Friday, June 5, 2009

Apparently, I am not finished writing about it.

Apparently, I am not finished writing about it. But it seems I am wrapping up. Another post has to be about thanking all who have helped.

This is how it happened, just the facts beyond the public news channels, before I get it mixed up and for those who still wanted to know, but did not want to ask, or we did not want to tell it again:

January 2, 2009, was an extremely cold day, the like we rarely experience, close to -40 degrees Celsius. Stefan had slept late, having come home late. It had become hard to keep track of him, especially since he did not always pick up my cell phone calls and he did not always respond to my text messages. He did not want to be interfered with at this time of his life.

He got up sometime after noon. I was in the kitchen. He started going in and out, presumable packing some things up. At the end of that he yelled up from the basement exit that he was going to grandmother’s house to work. He did not come to get any food to eat in the kitchen, probably because grandma spends all her time trying to feed the guys. He never came into the kitchen to kiss me good-bye. I thought to call after him, to say good-bye, but I thought I wasn’t going to nag for the same thing again. I left it up to him since he was practically out the door already. That good-bye kiss might have been just enough delay to not meet that truck that day. But that is just one of the hundred would have’s and should have’s. So, that’s how I never even saw him that day, only heard him from downstairs.

After that, I phoned my cousin Marion in Mainz, Germany, for a New Year’s call. It must have been during this call that Stefan and Matt died only one mile from where I was sitting. They slid downhill going south on the Rural Road onto the intersection with 643 unable to stop. The 643 is a secondary road with very heavy truck and bus traffic from the fertilizer plant and oil industry. A loaded water truck ran right into the driver’s side of Matt’s little car. Both roads meet going downhill and it was extremely slippery. None was able to avoid the other. It was a huge side impact. There was not an ounce of sand on the approach to the intersection. The entire weekend after the fatal accident there was not an ounce of sand in that intersection. We always knew it was a dangerous place even without being icy. In addition, both roads could have been constructed differently to make the intersection much less dangerous.

Martin was at work, for a short day. Andrea was driving home from Kimberly, BC with her friend Thomas.

Martin, then, came home around 3:00 that day and passed right by the accident scene, with all the emergency vehicles there. He could not recognize the crushed vehicle, only noticed that there must have been fatalities, not suspecting anything else. He came home, he changed, and he went to grandma’s house to help with the work the boys had started, there. This time he had to be detoured. I did not hear from him that the boy’s whereabouts were unknown, once he had gone to his mother’s. They had not been reliable about their coming and going and communicating about it, as has been mentioned.

At 5:00 pm I wanted to go to Gibbons to do some banking and go to Curves. At the intersection with the 643 I could see down the hill that there were many emergency vehicles, etc. and that there must have been a horrible accident. I was prevented from going down that hill and had to make a long detour going the opposite way. When I got to Gibbons, I went to the bank and said: “There must have been some horrible accident on the 643.” When I went to Curves I said: “There must have been some horrible accident on the 643.” I did not expect any bad news, thinking everyone was at grandma’s house. It is amazing how you don’t think that these things could happen to you. They always happen to someone else. In fact the RCMP was at the door of my house with bad news, right at the time I was in Gibbons.

INFORMATION GIVEN:
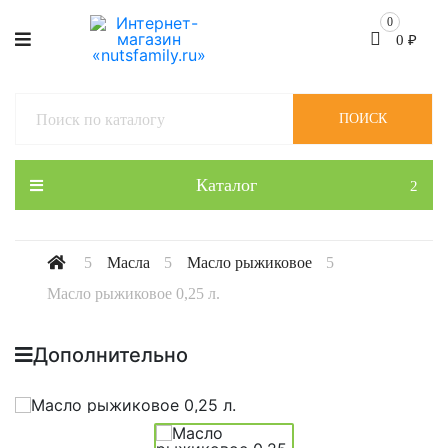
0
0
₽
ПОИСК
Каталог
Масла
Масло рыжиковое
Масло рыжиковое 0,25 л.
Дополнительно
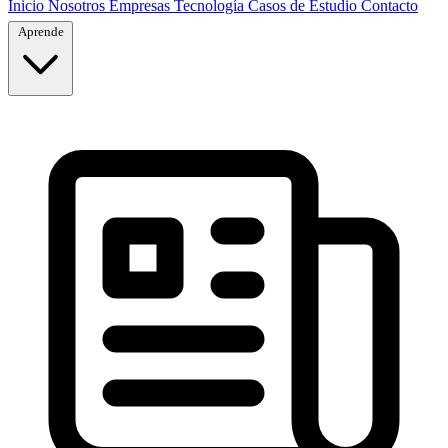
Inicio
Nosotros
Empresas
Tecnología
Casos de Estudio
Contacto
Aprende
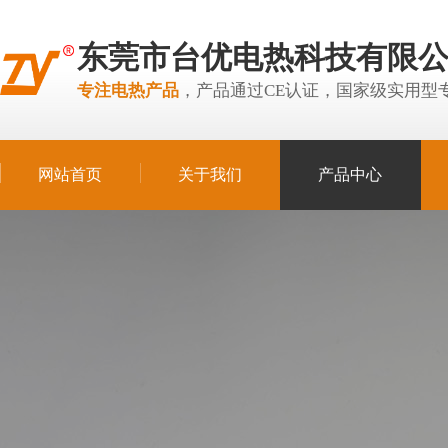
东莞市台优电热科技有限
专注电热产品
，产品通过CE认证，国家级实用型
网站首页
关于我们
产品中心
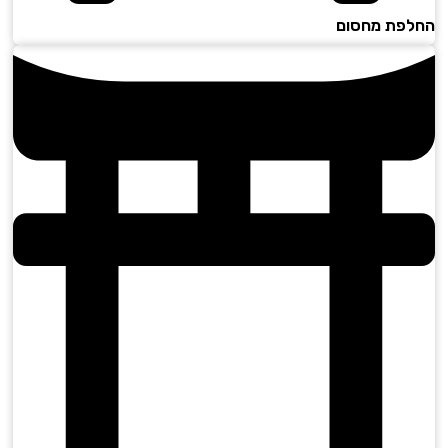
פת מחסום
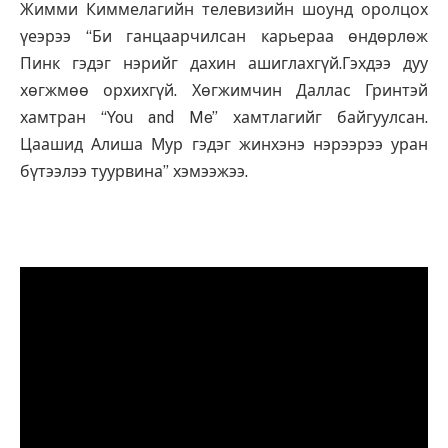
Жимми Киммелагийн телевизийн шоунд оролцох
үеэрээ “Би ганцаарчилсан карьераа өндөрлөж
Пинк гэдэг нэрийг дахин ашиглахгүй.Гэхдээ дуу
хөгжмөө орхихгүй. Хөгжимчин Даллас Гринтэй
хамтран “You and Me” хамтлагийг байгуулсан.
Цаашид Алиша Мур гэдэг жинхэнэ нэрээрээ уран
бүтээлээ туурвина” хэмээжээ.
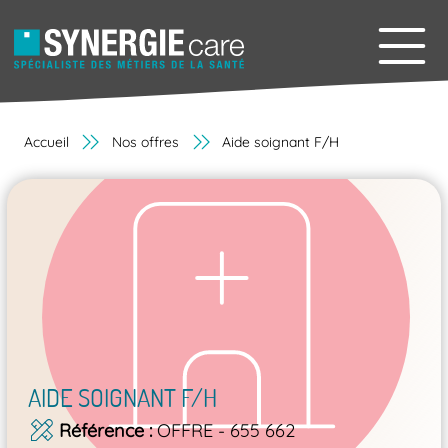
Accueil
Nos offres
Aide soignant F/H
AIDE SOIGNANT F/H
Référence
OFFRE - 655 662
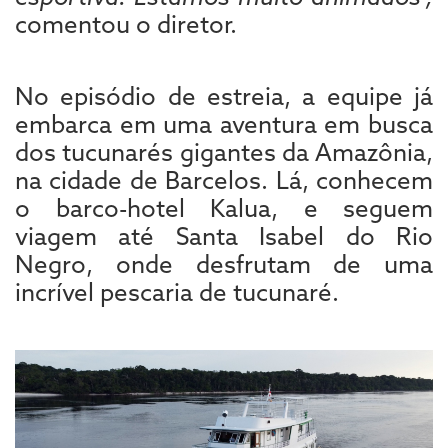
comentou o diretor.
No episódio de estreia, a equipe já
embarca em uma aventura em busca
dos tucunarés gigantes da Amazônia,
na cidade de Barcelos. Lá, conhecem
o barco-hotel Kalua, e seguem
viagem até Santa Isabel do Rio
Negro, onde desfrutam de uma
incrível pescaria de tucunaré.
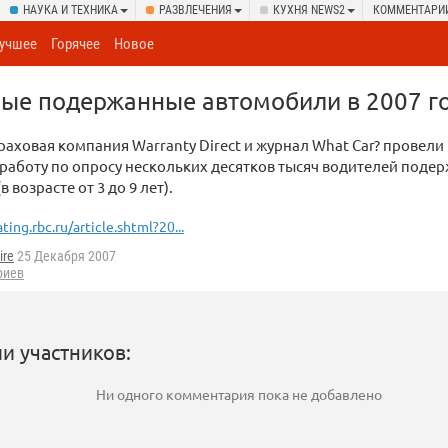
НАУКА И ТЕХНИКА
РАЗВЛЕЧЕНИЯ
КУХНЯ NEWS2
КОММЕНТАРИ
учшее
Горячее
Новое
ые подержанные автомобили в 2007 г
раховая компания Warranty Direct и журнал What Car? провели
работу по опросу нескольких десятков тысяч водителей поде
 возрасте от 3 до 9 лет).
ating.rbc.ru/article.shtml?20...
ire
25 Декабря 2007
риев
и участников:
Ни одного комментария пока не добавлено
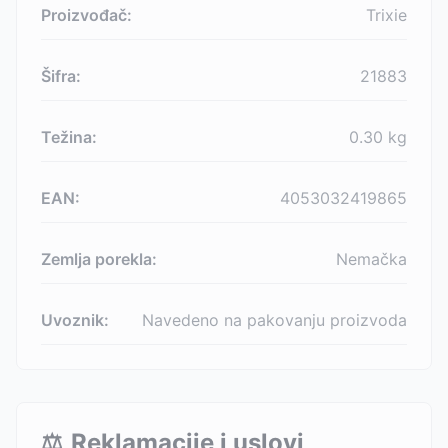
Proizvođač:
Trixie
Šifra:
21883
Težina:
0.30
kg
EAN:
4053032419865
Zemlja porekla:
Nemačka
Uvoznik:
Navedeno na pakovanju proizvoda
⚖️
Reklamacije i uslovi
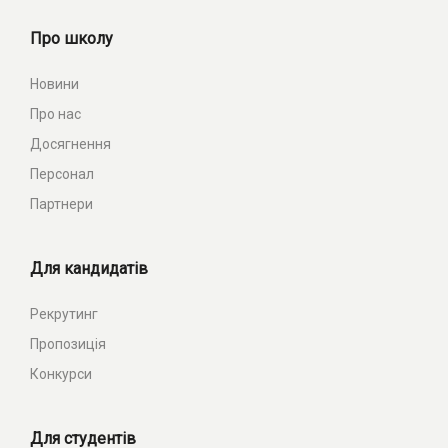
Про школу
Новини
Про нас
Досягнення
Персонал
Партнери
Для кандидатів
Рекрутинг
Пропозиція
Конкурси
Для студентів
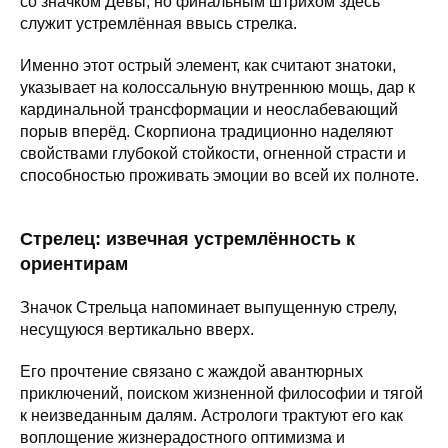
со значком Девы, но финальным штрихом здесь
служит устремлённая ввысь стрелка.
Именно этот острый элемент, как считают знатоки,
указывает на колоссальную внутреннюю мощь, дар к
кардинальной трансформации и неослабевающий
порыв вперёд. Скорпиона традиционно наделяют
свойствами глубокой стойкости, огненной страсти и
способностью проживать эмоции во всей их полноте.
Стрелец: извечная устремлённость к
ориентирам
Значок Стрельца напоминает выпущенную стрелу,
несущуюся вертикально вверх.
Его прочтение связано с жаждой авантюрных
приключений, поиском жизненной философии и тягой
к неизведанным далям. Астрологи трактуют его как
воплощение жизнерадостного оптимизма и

DIRECTIONS:
1. In the account of the January 2, 2009 accident, what struck the driver's side of Matt's car?
2. Name every person the accident account identifies by first name.
3. Write the next part of the accident account, picking up after its final sentence.
Nothing in the rows is needed for any of this.

LIST OF ANSWERS:
1. A loaded water truck.

2. Stefan, Matt, Marion, Martin, Andrea, Thomas

3.
Shortly after 6:00 I got back home, and Andrea started phoning from her cell phone, now approaching Fort Saskatchewan. Stefan’s friends had been phoning her on her cell phone saying that Matt had had a severe accident and someone was with him but nobody knew for sure who it was. Stefan’s cell phone was going unanswered.

This was my clue that that we might have a tragedy on our hands. I phoned Martin at his mother’s and found out that the boys had not been there all afternoon. That was extremely bad news. So far, it might have been that Stefan was at grandma’s while Matt is driving around with someone else.

I phoned Matt’s family’s house and spoke to Matt’s father. He said to me incredulously: “You don’t know?” So he told me that Matt was dead and that the other passenger was also dead, and that the other passenger was carrying Stefan’s ID. I had missed the RCMP when I had gone to Gibbons.

I phoned Andrea back on her cell phone and told her and she fell apart. She was now 20 min. from home. I phoned Martin and he left his mother’s house to come home right away. Before they both pulled in our driveway, some of Stefan’s friends came to the door to tell me the news, also.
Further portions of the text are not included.